• WHAT TO WORK ON
Count each line below that has the word "elbow" in it, and give only the total.

• STORED DATA
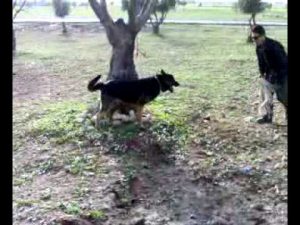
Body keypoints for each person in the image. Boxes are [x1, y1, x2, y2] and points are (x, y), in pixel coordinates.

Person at [251, 25, 288, 124]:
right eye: (252, 38)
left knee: (284, 98)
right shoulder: (259, 47)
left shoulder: (274, 46)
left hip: (282, 76)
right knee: (266, 97)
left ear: (263, 36)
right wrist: (262, 74)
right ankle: (267, 116)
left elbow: (284, 63)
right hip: (269, 76)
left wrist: (277, 78)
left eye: (256, 38)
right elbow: (261, 62)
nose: (254, 40)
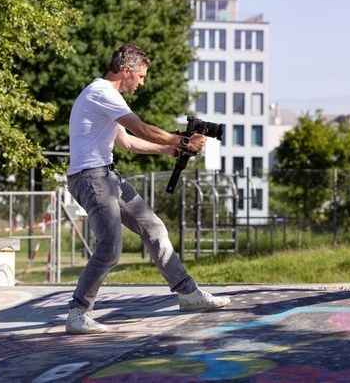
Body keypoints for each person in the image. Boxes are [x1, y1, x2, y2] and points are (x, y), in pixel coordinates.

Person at [64, 43, 230, 335]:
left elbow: (127, 142)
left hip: (106, 176)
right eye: (140, 77)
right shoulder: (101, 93)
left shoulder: (105, 98)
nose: (141, 83)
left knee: (154, 227)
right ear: (126, 71)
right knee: (110, 248)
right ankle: (78, 312)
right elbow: (140, 128)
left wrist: (167, 149)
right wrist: (181, 142)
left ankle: (188, 293)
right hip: (91, 178)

• ANSWER BOX
4